====== PHP ZTS Improvement ====== This is a description of ZTS improvement idea, that should reduce cost of module globals access. For example EG(current_execute_data). The idea came during analysing of JIT for ZTS expediency, but it should improve ZTS interpreter and whole PHP ZTS build as well. ===== Non ZTS Way ===== Without ZTS this takes just 1 CPU instruction and 1 load.


	movl	executor_globals+field_offset(%rip), %eax


                      executor_globals
                      +----------------+
                      | field 0        |
  field_offset ------>| ...            |
                      | field N        |
                      +----------------+

===== Current ZTS Way (PHP-7.3) ===== However in ZTS build the same access requires 6 CPU instruction and 6 loads.


	movq	_tsrm_ls_cache@gottpoff(%rip), %rax
	movslq	executor_globals_id(%rip), %rdx
	movq	%fs:(%rax), %rax
	movq	(%rax), %rax
	movq	-8(%rax,%rdx,8), %rdx
	movl	field_offset(%rdx), %eax


                           %fs
                            |
                            v       tsrm_tls_entry
+---------------------+   +---+   +----------------+
| _tsrm_ls_cache      |-->| + |-->| storage        |--+
+---------------------+   +---+   | count          |  |
                                  | thread_id      |  |
                                  | next           |  |
                                  +----------------+  |
                                                      |
+---------------------+   +---+                       |
| executor_globals_id |-->| + |<-----------+----------+                            
+---------------------+   +---+            |
                            |              |
                            |       void** v
                            |     +----------------+
                            |     | slot 0         |
                            +---->| ...            |--+
                                  | slot N         |  |
                                  +----------------+  |
                                                      |
                          +---+                       |
      field_offset ------>| + |<-----------+----------+
                          +---+            |
                            |              |
                            |       EG     v
                            |     +----------------+
                            |     | field 0        |
                            +---->| ...            |
                                  | field N        |
                                  +----------------+

===== New ZTS Way (PHP-7.4+ or PHP-8) ===== In case we fatten all the data structures we may reduce access pattern to 4 instructiond and 4 loads. I think, it's possible to make this changes on TSRM level only, without (or with minimal) TSRM source API modification. This would allow target the improvement into PHP-7.4.

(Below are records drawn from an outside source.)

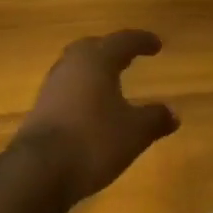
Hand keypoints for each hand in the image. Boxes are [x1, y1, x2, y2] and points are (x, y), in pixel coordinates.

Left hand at [12, 30, 178, 202]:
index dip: (141, 41)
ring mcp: (50, 89)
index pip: (122, 42)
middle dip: (110, 50)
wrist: (39, 171)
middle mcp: (70, 68)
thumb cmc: (94, 141)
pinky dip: (82, 93)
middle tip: (127, 56)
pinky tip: (92, 110)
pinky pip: (66, 92)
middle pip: (91, 48)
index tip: (156, 45)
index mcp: (96, 62)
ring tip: (110, 83)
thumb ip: (155, 119)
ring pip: (75, 69)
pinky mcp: (40, 111)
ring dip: (93, 72)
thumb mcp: (135, 132)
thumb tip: (173, 113)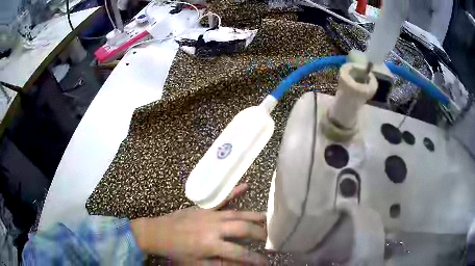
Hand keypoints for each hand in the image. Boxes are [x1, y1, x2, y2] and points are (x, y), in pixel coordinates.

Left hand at [130, 184, 266, 264]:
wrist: (157, 233)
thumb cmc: (177, 252)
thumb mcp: (198, 264)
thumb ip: (222, 265)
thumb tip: (242, 265)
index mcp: (211, 245)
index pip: (240, 254)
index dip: (255, 259)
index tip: (266, 262)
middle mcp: (214, 228)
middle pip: (243, 229)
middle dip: (259, 234)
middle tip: (269, 238)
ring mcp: (210, 215)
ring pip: (237, 214)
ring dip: (254, 216)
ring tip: (268, 219)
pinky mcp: (204, 208)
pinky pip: (222, 199)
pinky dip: (235, 192)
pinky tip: (246, 185)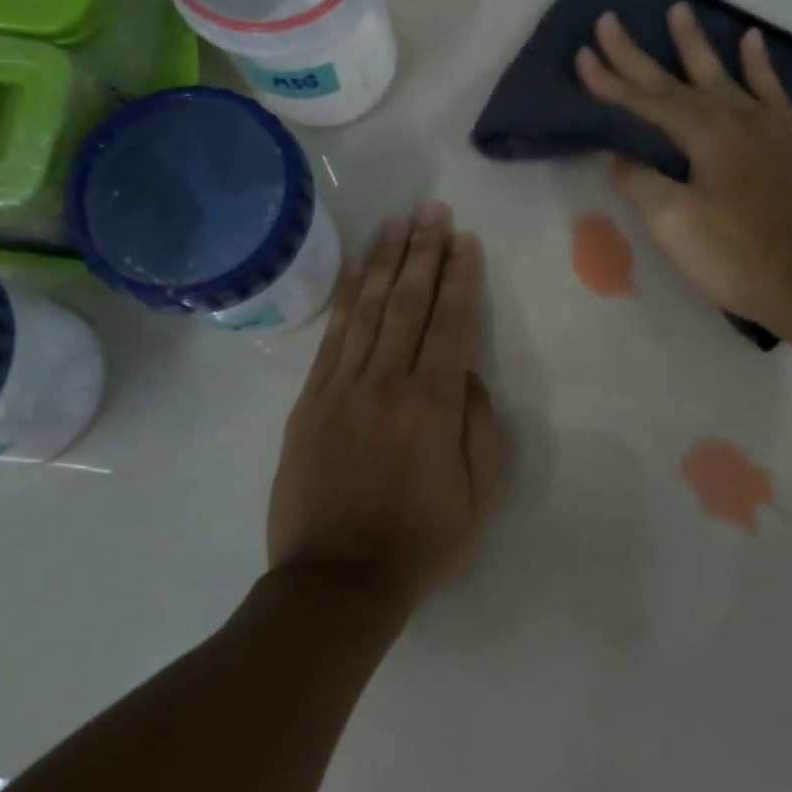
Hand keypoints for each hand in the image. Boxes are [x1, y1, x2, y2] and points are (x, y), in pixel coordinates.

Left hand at [267, 202, 506, 607]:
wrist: (336, 580)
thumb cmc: (420, 542)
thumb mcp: (479, 495)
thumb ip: (481, 428)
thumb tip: (468, 376)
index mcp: (434, 405)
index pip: (451, 324)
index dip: (460, 278)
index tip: (464, 240)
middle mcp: (388, 383)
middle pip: (408, 303)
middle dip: (424, 252)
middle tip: (433, 211)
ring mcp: (342, 388)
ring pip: (369, 309)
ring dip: (385, 262)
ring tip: (398, 223)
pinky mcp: (310, 401)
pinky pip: (332, 336)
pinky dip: (346, 296)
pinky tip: (356, 269)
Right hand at [576, 3, 791, 330]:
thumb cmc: (735, 256)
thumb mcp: (675, 224)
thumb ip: (642, 182)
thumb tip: (613, 155)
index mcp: (702, 137)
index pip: (646, 102)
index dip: (611, 82)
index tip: (583, 54)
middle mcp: (735, 119)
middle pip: (678, 81)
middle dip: (639, 55)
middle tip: (611, 20)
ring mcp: (769, 128)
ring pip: (726, 76)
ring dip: (697, 46)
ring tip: (680, 10)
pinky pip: (774, 92)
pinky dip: (761, 66)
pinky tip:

	movq	_tsrm_ls_cache@gottpoff(%rip), %rax
	movslq	executor_globals_offset(%rip), %rdx
	movq	%fs:(%rax), %rax
	movq	field_offset(%rax,%rdx), %rax


                           %fs
                            |
                            v       tsrm_tls_entry
+---------------------+   +---+   +----------------+
| _tsrm_ls_cache      |-->| + |-->| thread_id      |
+---------------------+   +---+   | next           |
                            |     | count          |
                            v     +----------------+
+---------------------+   +---+   | slot 0 size    |
| executor_globals_id |-->| + |-->+----------------+
+---------------------+   +---+   | slot 0 field 0 |
                            |     | ...            |
                            V     | ...            |
                          +---+   | ...            |
      field_offset ------>| + |-->| ...            |
                          +---+   | slot 0 field N |
                                  +----------------+
                                  | ...            |
                                  +----------------+
                                  | slot K size    |
                                  +----------------+
                                  | slot K field 0 |
                                  | ...            |
                                  | slot K field M |
                                  +----------------+

==== Reserved global id-s (EG, CG, etc) ==== In addition we may reserve slots few slots for frequently used execute_data, compiler_data, etc. And make "executor_global_id" to be precomputed at compile time constants. This will reduce access pattern to 3 instructions and 3 loads. This also eliminates requirement for temporary CPU register.

	
	movq	_tsrm_ls_cache@gottpoff(%rip), %rax
	movq	%fs:(%rax), %rax
	movq	executor_globals_offset + field_offset(%rax), %rax

==== JIT ==== With JIT we may aviod "position independent" read of "_tsrm_ls_cache" and reduce access pattern to 2 instructions and 2 loads.

	
	movq	%fs:_tsrm_ls_cache, %rax
	movq	executor_globals_offset + field_offset(%rax), %rax

Finally, we may cache address of "tsrm_tls_entry" in CPU register and come to 1 instruction and 1 load.